§ **Work to be completed**
Reproduce all entries precisely, down to the last character.

Recorded data:
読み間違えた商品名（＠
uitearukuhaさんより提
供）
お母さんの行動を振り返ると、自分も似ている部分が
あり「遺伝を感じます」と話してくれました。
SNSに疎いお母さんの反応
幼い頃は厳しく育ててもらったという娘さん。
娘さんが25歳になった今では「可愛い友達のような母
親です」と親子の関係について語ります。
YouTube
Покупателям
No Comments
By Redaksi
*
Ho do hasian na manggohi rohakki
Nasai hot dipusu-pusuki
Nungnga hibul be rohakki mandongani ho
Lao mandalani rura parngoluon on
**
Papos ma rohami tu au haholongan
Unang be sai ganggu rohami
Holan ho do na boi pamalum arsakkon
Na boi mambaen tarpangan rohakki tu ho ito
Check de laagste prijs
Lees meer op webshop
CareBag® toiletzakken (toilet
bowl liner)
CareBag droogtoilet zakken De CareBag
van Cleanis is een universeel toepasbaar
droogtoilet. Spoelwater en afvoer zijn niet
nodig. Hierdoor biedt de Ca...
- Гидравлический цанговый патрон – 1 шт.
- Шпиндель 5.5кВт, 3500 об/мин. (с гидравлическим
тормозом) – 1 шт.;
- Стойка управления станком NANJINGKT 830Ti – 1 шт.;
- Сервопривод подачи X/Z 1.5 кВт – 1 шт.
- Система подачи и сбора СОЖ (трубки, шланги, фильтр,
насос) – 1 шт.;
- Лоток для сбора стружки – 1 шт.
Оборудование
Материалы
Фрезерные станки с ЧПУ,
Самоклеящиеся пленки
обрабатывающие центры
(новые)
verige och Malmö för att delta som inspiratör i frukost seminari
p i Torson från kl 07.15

§ **Task response**
読み間違えた商品名（＠
uitearukuhaさんより提
供）
お母さんの行動を振り返ると、自分も似ている部分が
あり「遺伝を感じます」と話してくれました。
SNSに疎いお母さんの反応
幼い頃は厳しく育ててもらったという娘さん。
娘さんが25歳になった今では「可愛い友達のような母
親です」と親子の関係について語ります。
YouTube
Покупателям
No Comments
By Redaksi
*
Ho do hasian na manggohi rohakki
Nasai hot dipusu-pusuki
Nungnga hibul be rohakki mandongani ho
Lao mandalani rura parngoluon on
**
Papos ma rohami tu au haholongan
Unang be sai ganggu rohami
Holan ho do na boi pamalum arsakkon
Na boi mambaen tarpangan rohakki tu ho ito
Check de laagste prijs
Lees meer op webshop
CareBag® toiletzakken (toilet
bowl liner)
CareBag droogtoilet zakken De CareBag
van Cleanis is een universeel toepasbaar
droogtoilet. Spoelwater en afvoer zijn niet
nodig. Hierdoor biedt de Ca...
- Гидравлический цанговый патрон – 1 шт.
- Шпиндель 5.5кВт, 3500 об/мин. (с гидравлическим
тормозом) – 1 шт.;
- Стойка управления станком NANJINGKT 830Ti – 1 шт.;
- Сервопривод подачи X/Z 1.5 кВт – 1 шт.
- Система подачи и сбора СОЖ (трубки, шланги, фильтр,
насос) – 1 шт.;
- Лоток для сбора стружки – 1 шт.
Оборудование
Материалы
Фрезерные станки с ЧПУ,
Самоклеящиеся пленки
обрабатывающие центры
(новые)
verige och Malmö för att delta som inspiratör i frukost seminari
p i Torson från kl 07.15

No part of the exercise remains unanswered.